Freitag, 18. April 2014

Wir im Westen, die im Osten

Zum fünfundzwanzigsten Jubiläum des Mauerfalls wird es wieder jede Menge Ost-West-Vergleiche geben, die nach dem schlichten Schwarz-Weiß-Muster laufen: Der Westen war gut, der Osten war schlecht – schön, dass der Westen „gewonnen“ hat. Aber meine Erfahrung ist eine andere und sie ist geprägt von vielen Grautönen. Ich fand in den achtziger Jahren den Westen und den Osten gleichermaßen beschissen, aber der Westen war eben die bunt lackierte Scheiße und der Osten einfach nur unglaublich deprimierend.
Fangen wir mit dem Westen an. Ich habe 1985 den Kriegsdienst verweigert und hatte das Glück, nur ein schriftliches Verfahren durchlaufen zu müssen. Bis Ende 1984 gab es noch mündliche Verhandlungen. Ich habe es mir von Leuten erzählen lassen, die vor dieser staatlichen Kommission zur „Gewissensprüfung“ (so hieß das wirklich) stehen mussten. Das zuständige Kreiswehrersatzamt stellte eine Art rhetorisches Erschießungskommando aus Bundeswehroffizieren zusammen, das die pazifistische Gesinnung der Kriegsdienstverweigerer überprüfen sollte. Da wurde man zum Beispiel gefragt, ob man denn tatenlos zusehen wolle, wenn ein russischer Soldat die eigene Freundin, die eigene Schwester oder die eigene Mutter vergewaltigt. Wer diese Frage mit „Nein“ beantwortet hat, war durchgefallen und musste in die Kaserne. Damals gab es Betriebe, die Kriegsdienstverweigern keine Lehrstelle gegeben haben. Man wurde bestenfalls als „Drückeberger“ und schlimmstenfalls als „Fünfte Kolonne Moskaus“ beschimpft, wenn man im Krankenhaus oder für die Kirche gearbeitet hat. In dieser Zeit gab es in der DDR „Wehrkundeunterricht“, um die Kinder auf den nächsten Krieg vorzubereiten. Die Hardliner in der CDU forderten ein solches Unterrichtsfach auch bei uns im Westen. Die kapitalistische Propaganda, mit der wir täglich zugemüllt wurden, war unerträglich.

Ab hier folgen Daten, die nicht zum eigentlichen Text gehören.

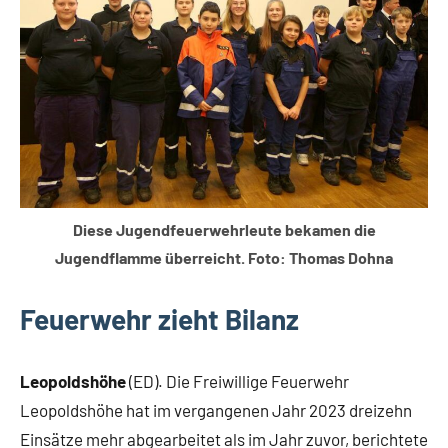
Diese Jugendfeuerwehrleute bekamen die
Jugendflamme überreicht. Foto: Thomas Dohna
Feuerwehr zieht Bilanz
Leopoldshöhe
(ED). Die Freiwillige Feuerwehr
Leopoldshöhe hat im vergangenen Jahr 2023 dreizehn
Einsätze mehr abgearbeitet als im Jahr zuvor, berichtete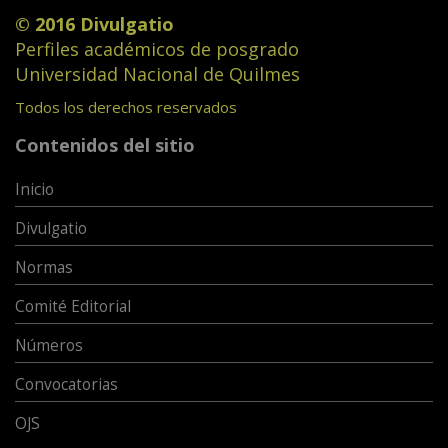
© 2016 Divulgatio
Perfiles académicos de posgrado
Universidad Nacional de Quilmes
Todos los derechos reservados
Contenidos del sitio
Inicio
Divulgatio
Normas
Comité Editorial
Números
Convocatorias
OJS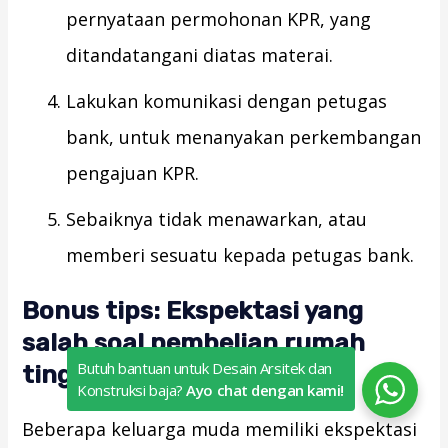
pernyataan permohonan KPR, yang
ditandatangani diatas materai.
Lakukan komunikasi dengan petugas
bank, untuk menanyakan perkembangan
pengajuan KPR.
Sebaiknya tidak menawarkan, atau
memberi sesuatu kepada petugas bank.
Bonus tips: Ekspektasi yang
salah soal pembelian rumah
Butuh bantuan untuk Desain Arsitek dan
tinggal
Konstruksi baja?
Ayo chat dengan kami!
Beberapa keluarga muda memiliki ekspektasi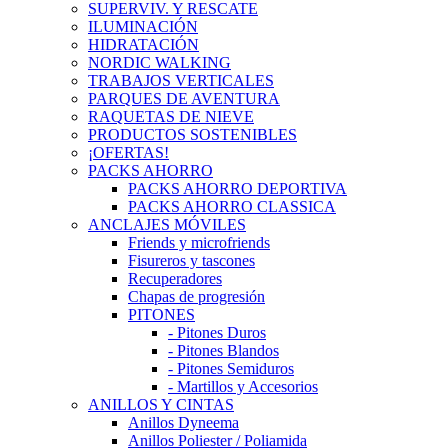
SUPERVIV. Y RESCATE
ILUMINACIÓN
HIDRATACIÓN
NORDIC WALKING
TRABAJOS VERTICALES
PARQUES DE AVENTURA
RAQUETAS DE NIEVE
PRODUCTOS SOSTENIBLES
¡OFERTAS!
PACKS AHORRO
PACKS AHORRO DEPORTIVA
PACKS AHORRO CLASSICA
ANCLAJES MÓVILES
Friends y microfriends
Fisureros y tascones
Recuperadores
Chapas de progresión
PITONES
- Pitones Duros
- Pitones Blandos
- Pitones Semiduros
- Martillos y Accesorios
ANILLOS Y CINTAS
Anillos Dyneema
Anillos Poliester / Poliamida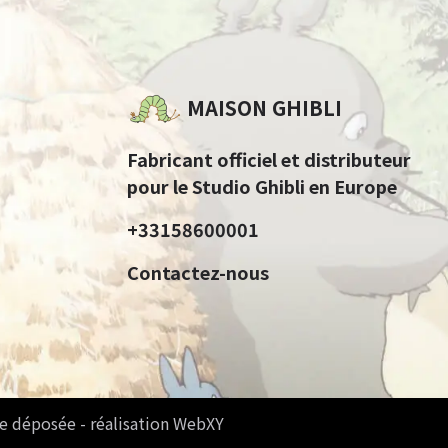
MAISON GHIBLI
Fabricant officiel et distributeur
pour le Studio Ghibli en Europe
+33158600001
Contactez-nous
e déposée - réalisation WebXY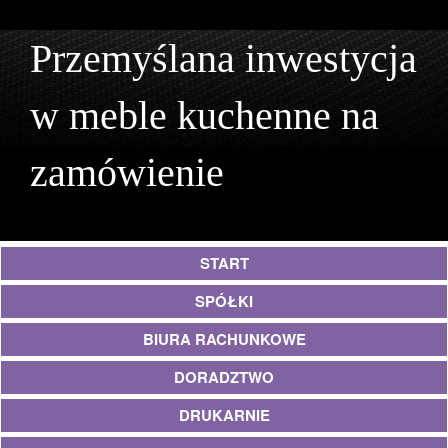
Przemyślana inwestycja
w meble kuchenne na
zamówienie
START
SPÓŁKI
BIURA RACHUNKOWE
DORADZTWO
DRUKARNIE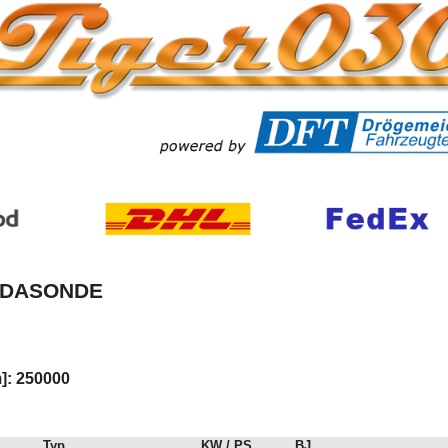
MBDASONDE
]: 250000
Typ
KW / PS
BJ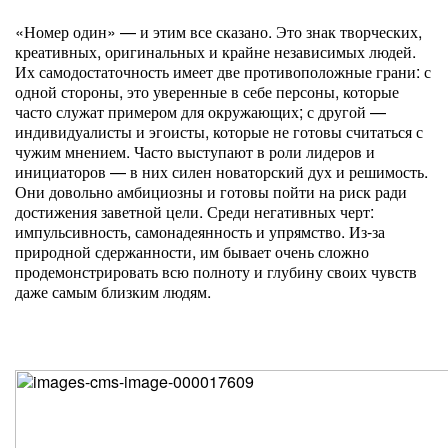
«Номер один» — и этим все сказано. Это знак творческих,
креативных, оригинальных и крайне независимых людей.
Их самодостаточность имеет две противоположные грани: с
одной стороны, это уверенные в себе персоны, которые
часто служат примером для окружающих; с другой —
индивидуалисты и эгоисты, которые не готовы считаться с
чужим мнением. Часто выступают в роли лидеров и
инициаторов — в них силен новаторский дух и решимость.
Они довольно амбициозны и готовы пойти на риск ради
достижения заветной цели. Среди негативных черт:
импульсивность, самонадеянность и упрямство. Из-за
природной сдержанности, им бывает очень сложно
продемонстрировать всю полноту и глубину своих чувств
даже самым близким людям.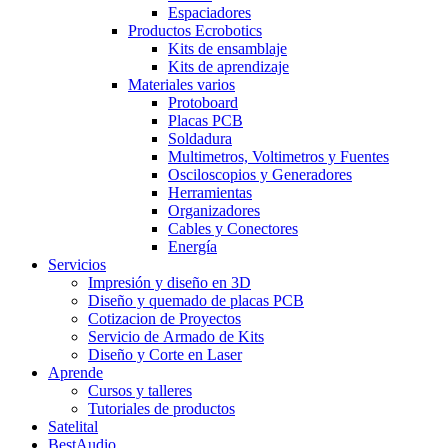
Espaciadores
Productos Ecrobotics
Kits de ensamblaje
Kits de aprendizaje
Materiales varios
Protoboard
Placas PCB
Soldadura
Multimetros, Voltimetros y Fuentes
Osciloscopios y Generadores
Herramientas
Organizadores
Cables y Conectores
Energía
Servicios
Impresión y diseño en 3D
Diseño y quemado de placas PCB
Cotizacion de Proyectos
Servicio de Armado de Kits
Diseño y Corte en Laser
Aprende
Cursos y talleres
Tutoriales de productos
Satelital
BestAudio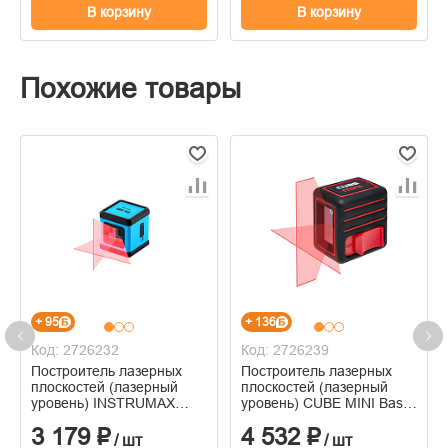
В корзину
В корзину
Похожие товары
+ 95
+ 136
Код: 2726232
Код: 2726239
Построитель лазерных
Построитель лазерных
плоскостей (лазерный
плоскостей (лазерный
уровень) INSTRUMAX
уровень) CUBE MINI Basic
QBIG RED
Edition
3 179 ₽
4 532 ₽
/ шт
/ шт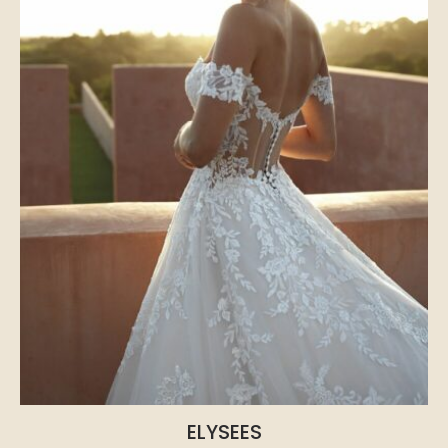
ELYSEES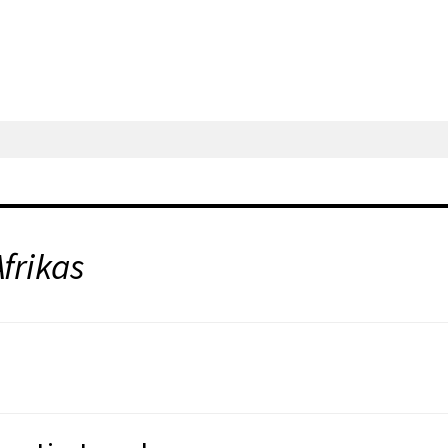
frikas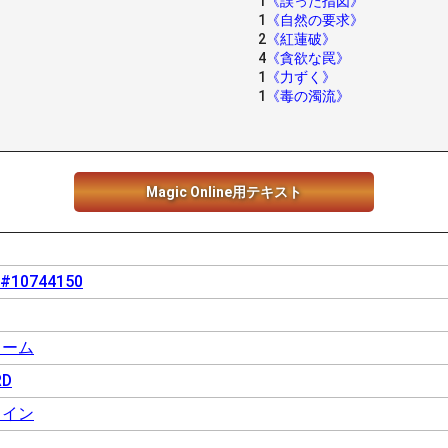
1
《誤った指図》
1
《自然の要求》
2
《紅蓮破》
4
《貪欲な罠》
1
《力ずく》
1
《毒の濁流》
Magic Online用テキスト
- #10744150
トーム
RD
ライン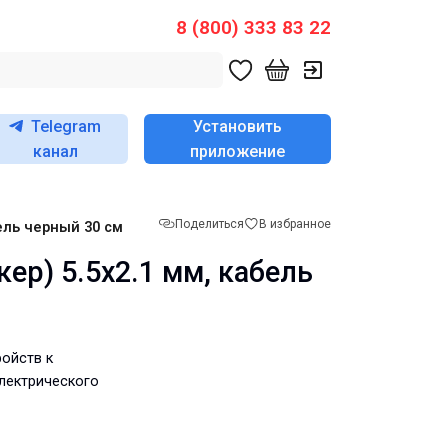
8 (800) 333 83 22
Telegram
Установить
канал
приложение
Поделиться
В избранное
ель черный 30 см
ер) 5.5х2.1 мм, кабель
ойств к
лектрического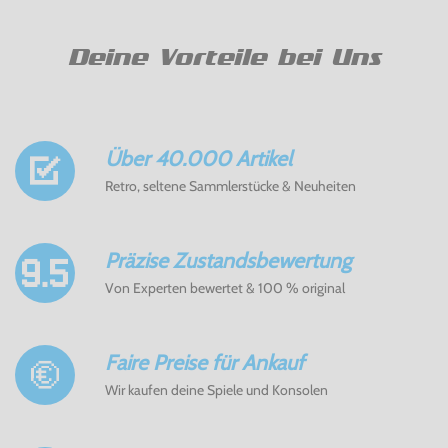
Deine Vorteile bei Uns
Über 40.000 Artikel
Retro, seltene Sammlerstücke & Neuheiten
Präzise Zustandsbewertung
Von Experten bewertet & 100 % original
Faire Preise für Ankauf
Wir kaufen deine Spiele und Konsolen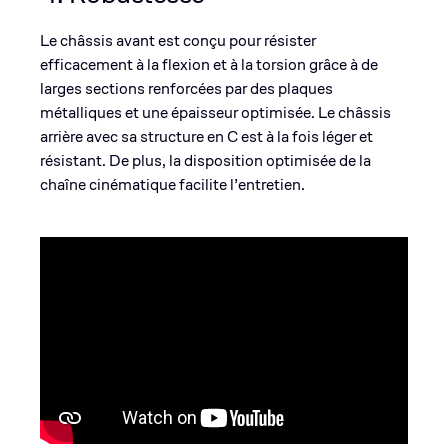
Le châssis avant est conçu pour résister
efficacement à la flexion et à la torsion grâce à de
larges sections renforcées par des plaques
métalliques et une épaisseur optimisée. Le châssis
arrière avec sa structure en C est à la fois léger et
résistant. De plus, la disposition optimisée de la
chaîne cinématique facilite l’entretien.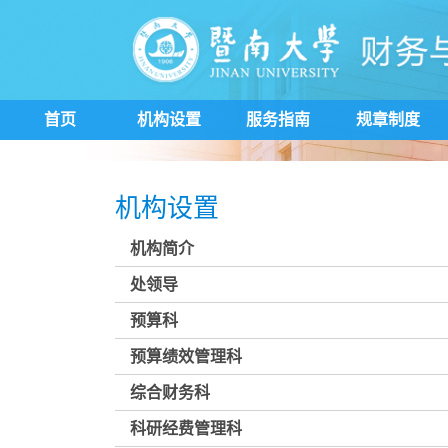
首页
机构设置
服务指南
规章制度
机构设置
机构简介
处领导
预算科
预算绩效管理科
综合财务科
科研经费管理科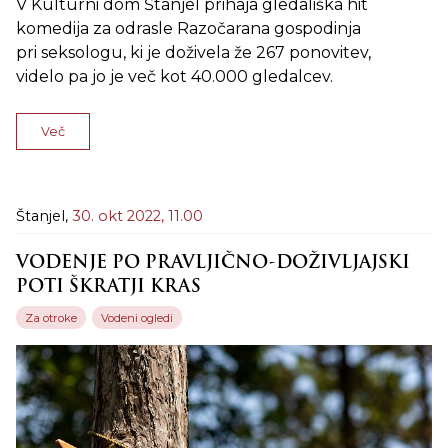
V Kulturni dom Štanjel prihaja gledališka hit
komedija za odrasle Razočarana gospodinja
pri seksologu, ki je doživela že 267 ponovitev,
videlo pa jo je več kot 40.000 gledalcev.
Več
Štanjel,
30. okt 2022,
11.00
VODENJE PO PRAVLJIČNO-DOŽIVLJAJSKI
POTI ŠKRATJI KRAS
Za otroke
Vodeni ogledi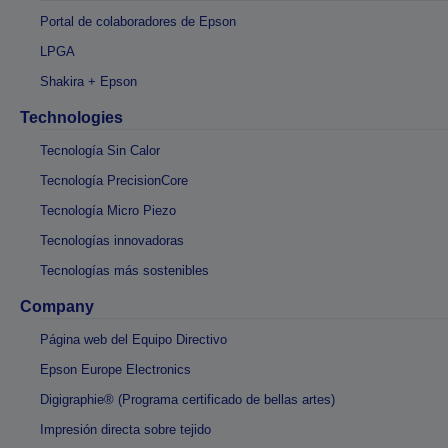
Portal de colaboradores de Epson
LPGA
Shakira + Epson
Technologies
Tecnología Sin Calor
Tecnología PrecisionCore
Tecnología Micro Piezo
Tecnologías innovadoras
Tecnologías más sostenibles
Company
Página web del Equipo Directivo
Epson Europe Electronics
Digigraphie® (Programa certificado de bellas artes)
Impresión directa sobre tejido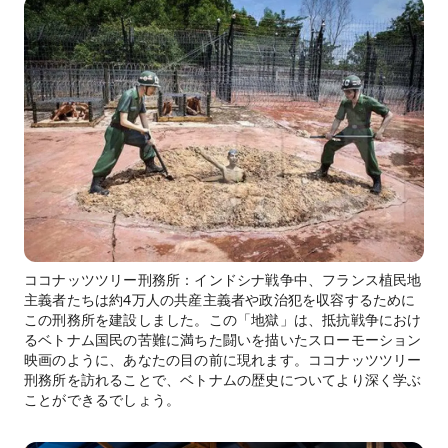
ココナッツツリー刑務所：インドシナ戦争中、フランス植民地
主義者たちは約4万人の共産主義者や政治犯を収容するために
この刑務所を建設しました。この「地獄」は、抵抗戦争におけ
るベトナム国民の苦難に満ちた闘いを描いたスローモーション
映画のように、あなたの目の前に現れます。ココナッツツリー
刑務所を訪れることで、ベトナムの歴史についてより深く学ぶ
ことができるでしょう。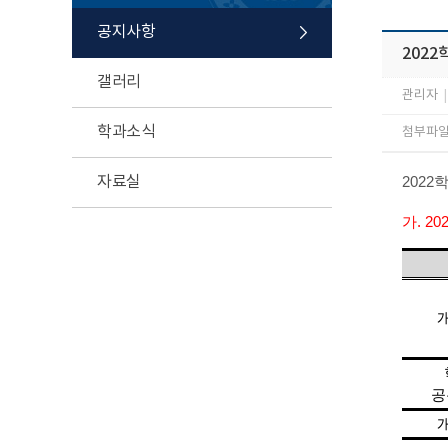
공지사항
202
갤러리
관리자
|
학과소식
첨부파일 
자료실
202
가. 2
공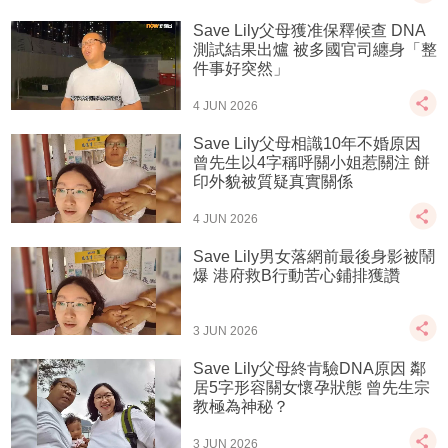
Save Lily父母獲准保釋候查 DNA
測試結果出爐 被多國官司纏身「整
件事好突然」
4 JUN 2026
Save Lily父母相識10年不婚原因
曾先生以4字稱呼關小姐惹關注 餅
印外貌被質疑真實關係
4 JUN 2026
Save Lily男女落網前最後身影被鬧
爆 港府救B行動苦心鋪排獲讚
3 JUN 2026
Save Lily父母終肯驗DNA原因 鄰
居5字形容關女懷孕狀態 曾先生宗
教極為神秘？
3 JUN 2026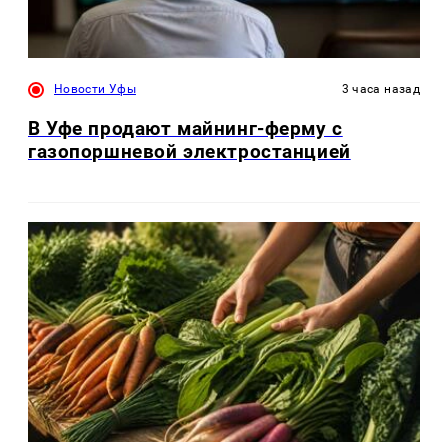
Новости Уфы
3 часа назад
В Уфе продают майнинг-ферму с
газопоршневой электростанцией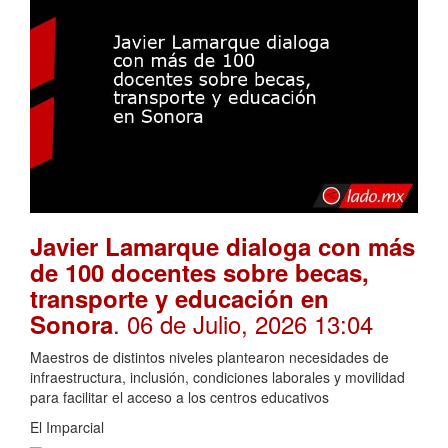
Javier Lamarque dialoga con más
de 100 docentes sobre becas,
transporte y educación en
. 06 de Julio, 2026 13:04
Sonora
Maestros de distintos niveles plantearon necesidades de
infraestructura, inclusión, condiciones laborales y movilidad
para facilitar el acceso a los centros educativos
El Imparcial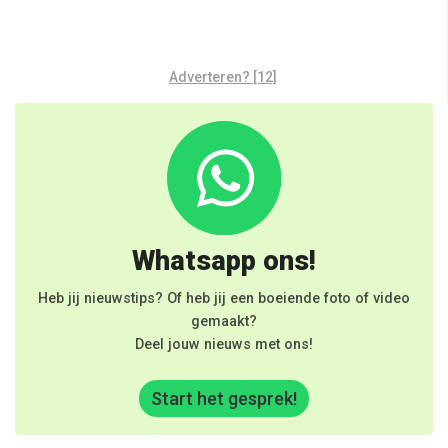
Adverteren? [12]
Whatsapp ons!
Heb jij nieuwstips? Of heb jij een boeiende foto of video
gemaakt?
Deel jouw nieuws met ons!
Start het gesprek!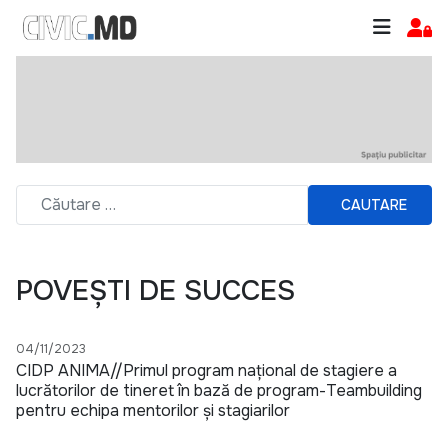
CAUTARE
POVEȘTI DE SUCCES
04/11/2023
CIDP ANIMA//Primul program național de stagiere a
lucrătorilor de tineret în bază de program-Teambuilding
pentru echipa mentorilor și stagiarilor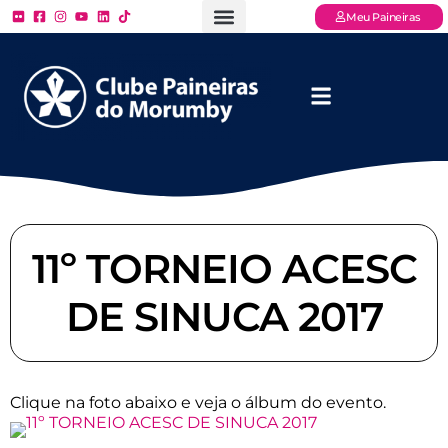
Meu Paineiras
Ligue: (11) 3779 – 2000
FAQ – Perguntas Frequentes
Ingressos Online
Venha para o Paineiras
11º TORNEIO ACESC
DE SINUCA 2017
Clique na foto abaixo e veja o álbum do evento.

Money talks – people listen. „Trink Coca-Cola!“
Auf der Suche nach einer Alternative habe ich die Welt jenseits des „eisernen Vorhang“ bereist: 1984 die Sowjetunion, 1986/87 dreimal die Tschechoslowakei und noch vor dem Mauerfall war ich auch in Ungarn, Polen und der DDR. Eine graue, tote Welt. Wer jemals einen sowjetischen Supermarkt betreten hat, weiß was ich meine. Leere Regale, alle paar Meter mal einige Gläser mit Rote Beete oder Gemüsekonserven. Trostloses Brot, fettige Wurst. An der Kasse wurde noch mit einem Abakus gerechnet, da wurden bunte Kugeln auf Schnüren hin und her geschoben, um auf die Endsumme zu kommen. Eine endlose Menschenschlange vor dem einzigen Burger-Laden der Stadt – und die Hamburger waren so gnadenlos beschissen, dass du Ronald McDonald auf Knien für einen BigMäc gedankt hättest. Aber die Menschen waren wie ich auf der Suche nach einer Alternative. Moskauer Jugendliche baten mich um eine Malboro und als ich ihnen die Packung hingehalten habe, nahmen sie gleich mehrere und steckten sie vorsichtig ein. Wahrscheinlich haben sie dieses kostbare Rauchwerk aus dem güldenen Westen für einen besonderen Augenblick aufheben wollen. In Leningrad (heute Petersburg) habe ich an einer Straßenecke auf meine Freunde gewartet, da hat sich eine Menschentraube um mich gebildet. Alle wollten mir meine schicke Jacke abkaufen, weil es so etwas im Osten nicht gab. Der Höchstpreis war ein durchschnittlicher Monatslohn plus Ersatzjacke. Die Situation, die mich am meisten deprimiert hat, war das Warten in einer Schlange vor einem Kiosk in Prag. Einige Meter vor mir brach eine alte Frau mit Kopftuch und langem Mantel plötzlich zusammen und blieb regungslos liegen. Niemand half ihr. Nach einer Weile war mir klar, dass sie tot sein musste. Ich habe im Zivildienst genug Tote gesehen. Schließlich hat jemand ihr Gesicht mit einer alten Zeitung bedeckt. Als ich mit meinem Suff und meinen Kippen zurück zum Wagen ging, lag sie immer noch da. Da wurde mir klar, dass der Osten genauso beschissen wie der Westen ist. Und die sozialistische Propaganda war tatsächlich noch unerträglicher, noch primitiver und noch hässlicher als unsere. „Der Sozialismus wird siegen!“
P.S.: Den Analogismus zur aktuellen Situation überlasse ich der hochgeschätzten Leserschaft.